Chester Hunt of Show Low Construction, the contractor, said the project is about three-quarters finished, and crews expect to lay the last cattle guard some time next month. The project area is about eight miles in length.

Old cattle guards that are salvageable will be used elsewhere on 191 for ranch entrances that don't yet have a guard.

According to Many Farms Chapter Vice President Charlotte Begaye, the existing cattle guards are 40 to 45 years old, and don't do much to discourage livestock from escaping their pastures and walking into the roadway. The new ones are already making difference, although two horses have become stuck in them.

"This just proves they're used to just walking over the cattle guards," said Roland Tso, Many Farms Chapter grazing official. "Horses tend to learn things the hard way."

Begaye said she's grateful for ADOT's help in dealing with a problem that has been plaguing her chapter for decades, and she also likes the nice, crisp look of the new metal cattle guards (the old ones were cement).

"I think more of our kids will come back home after they go to college if they see we're trying to keep things up," she said. "It's hard for them after living in a city to come back here and everything looking so rundown."

Begaye said she plans to attend Indian Day at the Arizona State Legislature just so she can thank Gov. Jan Brewer and the top ADOT brass in person, and also extended thanks to Omer Bradley at the BIA's Navajo Region office for his support of the chapter's request.

"Sometimes we forget to thank the people who make these things happen," she said.

She encouraged chapter residents to take care of the new cattle guards and surrounding fencing, cleaning them out periodically so they don't clog up and become useless.

Tso said now that the chapter has new cattle guards, it is preparing to enforce the law against allowing your livestock to wander into the roadway.

"With the BIA's help, we bought a gooseneck trailer and some flashing warning lights," Tso said. "We're planning to go in there and pick up any animals we find wandering. We couldn't really do that before, because, with the way the cattle guards were, it wasn't really people's fault if their livestock got out."
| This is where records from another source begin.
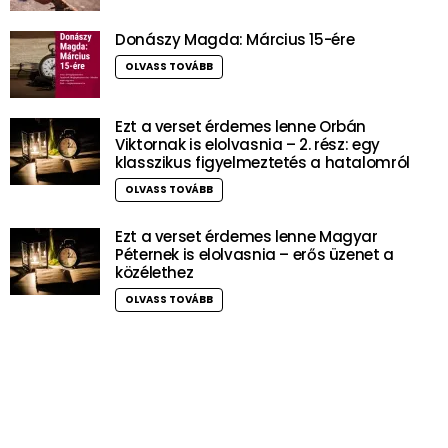
Donászy Magda: Március 15-ére
OLVASS TOVÁBB
Ezt a verset érdemes lenne Orbán
Viktornak is elolvasnia – 2. rész: egy
klasszikus figyelmeztetés a hatalomról
OLVASS TOVÁBB
Ezt a verset érdemes lenne Magyar
Péternek is elolvasnia – erős üzenet a
közélethez
OLVASS TOVÁBB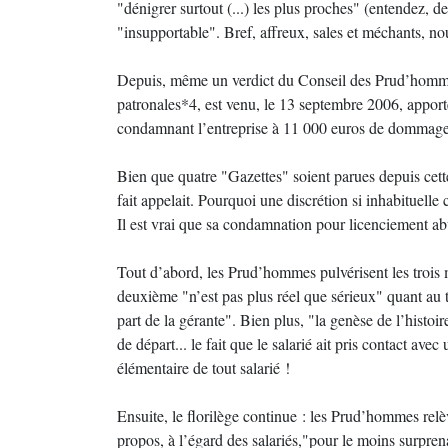
"dénigrer surtout (...) les plus proches" (entendez, 
"insupportable". Bref, affreux, sales et méchants, no
Depuis, même un verdict du Conseil des Prud’hommes,
patronales*4, est venu, le 13 septembre 2006, apport
condamnant l’entreprise à 11 000 euros de dommages 
Bien que quatre "Gazettes" soient parues depuis cett
fait appelait. Pourquoi une discrétion si inhabituell
Il est vrai que sa condamnation pour licenciement abu
Tout d’abord, les Prud’hommes pulvérisent les trois m
deuxième "n’est pas plus réel que sérieux" quant au tr
part de la gérante". Bien plus, "la genèse de l’histoi
de départ... le fait que le salarié ait pris contact avec
élémentaire de tout salarié !
Ensuite, le florilège continue : les Prud’hommes relè
propos, à l’égard des salariés,"pour le moins surpre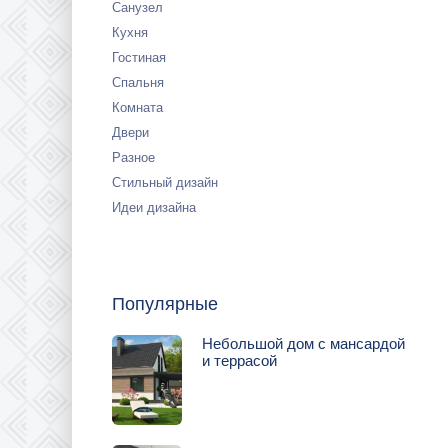
Санузел
Кухня
Гостиная
Спальня
Комната
Двери
Разное
Стильный дизайн
Идеи дизайна
Популярные
Небольшой дом с мансардой
и террасой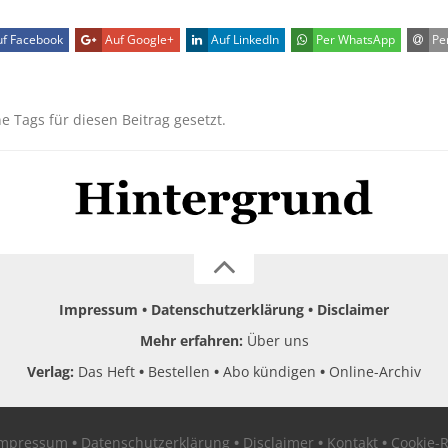
f Facebook
Auf Google+
Auf LinkedIn
Per WhatsApp
Per
ne Tags für diesen Beitrag gesetzt.
Impressum
Datenschutzerklärung
Disclaimer
Mehr erfahren:
Über uns
Verlag:
Das Heft
Bestellen
Abo kündigen
Online-Archiv
Impressum
Datenschutzerklärung
Disclaimer
Kontakt
Cookie-R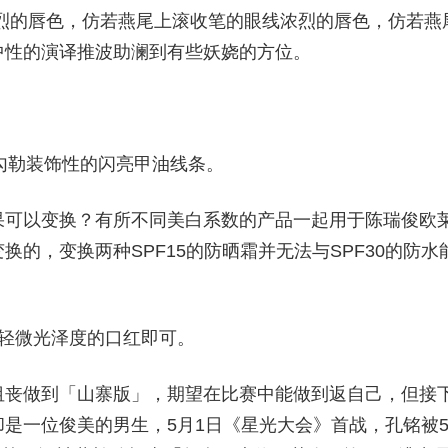
烈的唇色，仿若燕尾上滚收笔的眼线浓烈的唇色，仿若燕
中性的演译推波助澜到有些妖娆的方位。
。
面勾勒装饰性的闪亮甲油线条。
果可以变换？有所不同美白系数的产品一起用于陈瑞俊欧
的，变换两种SPF15的防晒霜并无法与SPF30的防水
轻微光泽度的口红即可。
沮丧做到「山寨版」，期望在比赛中能做到返自己，但接
是一位俊美的男生，5月1日《星光大会》首战，孔铭被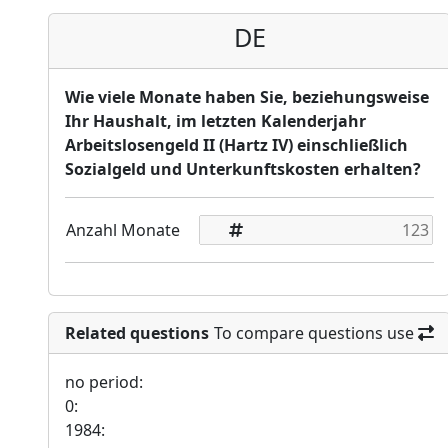
DE
Wie viele Monate haben Sie, beziehungsweise
Ihr Haushalt, im letzten Kalenderjahr
Arbeitslosengeld II (Hartz IV) einschließlich
Sozialgeld und Unterkunftskosten erhalten?
Anzahl Monate
Related questions
To compare questions use
no period:
0:
1984: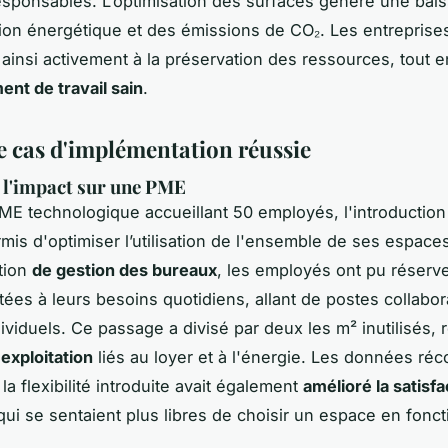
esponsables. L’optimisation des surfaces génère une bais
on énergétique et des émissions de CO₂. Les entreprise
 ainsi activement à la préservation des ressources, tout e
nt de travail sain
.
e cas d'implémentation réussie
 l'impact sur une PME
E technologique accueillant 50 employés, l'introductio
mis d'optimiser l’utilisation de l'ensemble de ses espace
tion
de gestion des bureaux
, les employés ont pu réserv
ées à leurs besoins quotidiens, allant de postes collabor
ividuels. Ce passage a divisé par deux les m² inutilisés, 
exploitation
liés au loyer et à l'énergie. Les données réc
a flexibilité introduite avait également
amélioré la satisf
 qui se sentaient plus libres de choisir un espace en fonct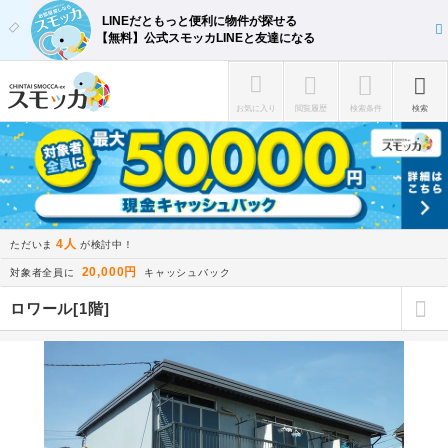
LINEだともっと便利に物件が探せる
【無料】公式スモッカLINEと友達になる
お気に入り
閲覧履歴
検索条件
検索
4人
ただいま
が検討中！
20,000円
対象者全員に
キャッシュバック
ロワール[1階]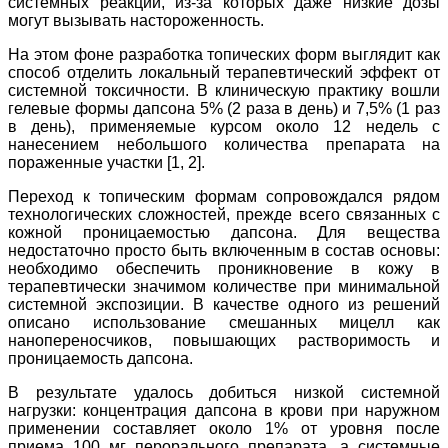
системных реакций, из-за которых даже низкие дозы
могут вызывать настороженность.
На этом фоне разработка топических форм выглядит как
способ отделить локальный терапевтический эффект от
системной токсичности. В клиническую практику вошли
гелевые формы дапсона 5% (2 раза в день) и 7,5% (1 раз
в день), применяемые курсом около 12 недель с
нанесением небольшого количества препарата на
пораженные участки [1, 2].
Переход к топическим формам сопровождался рядом
технологических сложностей, прежде всего связанных с
кожной проницаемостью дапсона. Для вещества
недостаточно просто быть включенным в состав основы:
необходимо обеспечить проникновение в кожу в
терапевтически значимом количестве при минимальной
системной экспозиции. В качестве одного из решений
описано использование смешанных мицелл как
нанопереносчиков, повышающих растворимость и
проницаемость дапсона.
В результате удалось добиться низкой системной
нагрузки: концентрация дапсона в крови при наружном
применении составляет около 1% от уровня после
приема 100 мг перорального препарата, а системные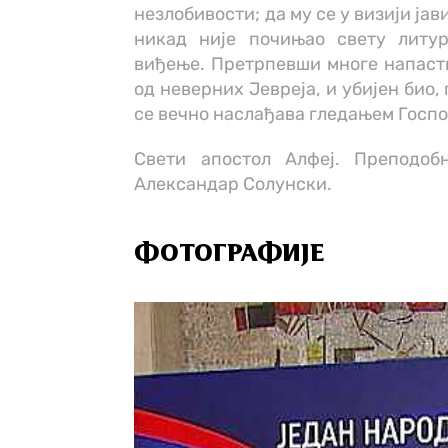
незлобивости; да му се у визији јав
никад није почињао свету литур
виђење. Претрпевши многе напасти 
од неверних Јевреја, и убијен био
се вечно наслађава гледањем Госпо
Свети апостол Алфеј. Преподоб
Александар Солунски.
ФОТОГРАФИЈЕ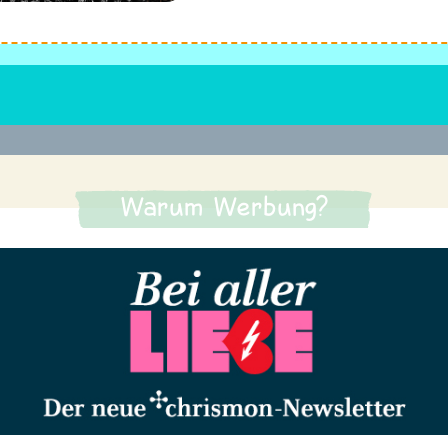
Warum Werbung?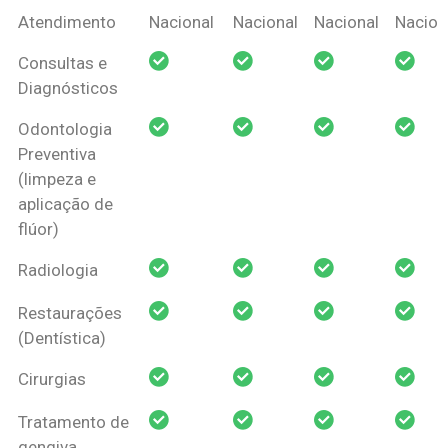
Coberturas
Nacional
Criança
Prótese
Ortodo
Atendimento
Nacional
Nacional
Nacional
Nacion
Amil Dental
Consultas e
Pessoa Física
Diagnósticos
Odontologia
Preventiva
(limpeza e
aplicação de
flúor)
Radiologia
Restaurações
(Dentística)
Cirurgias
Tratamento de
gengiva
Ron Curtis, highway operations manager for ADOT's Ganado station, warned residents that cutting the new fence installed on either side of the cattle guards (as one person has already done), stealing fence posts, or otherwise defacing the expensive new improvements is against the law and ADOT will prosecute.




He encouraged local businesses, churches and other groups to enroll in ADOT's "Adopt-a-Highway" program and patrol the area for trash and vandalism.

Anyone who sees damage to the structures is asked to report it to the Ganado station, 928-755-3579.

Livestock that get stuck in the guards are the owner's responsibility. Anyone who observes a trapped horse, sheep or cow should note the brand or earmark and report it to the local grazing official, who has a list of brands and can track down the owner. Time is of the essence, as a frightened animal can struggle and break its leg, or go into shock and die.

"We'd like to know about it too if that happens," Curtis said.

Begaye noted that livestock don't have much regard for chapter boundaries and urged her counterparts in neighboring chapters to pass resolutions and start lobbying for improvements in their areas.

Curtis said ADOT is already mulling similar projects along Arizona Route 264 and U.S. 160 as funds become available - the two second-worst roads for cow-car collisions on the reservation.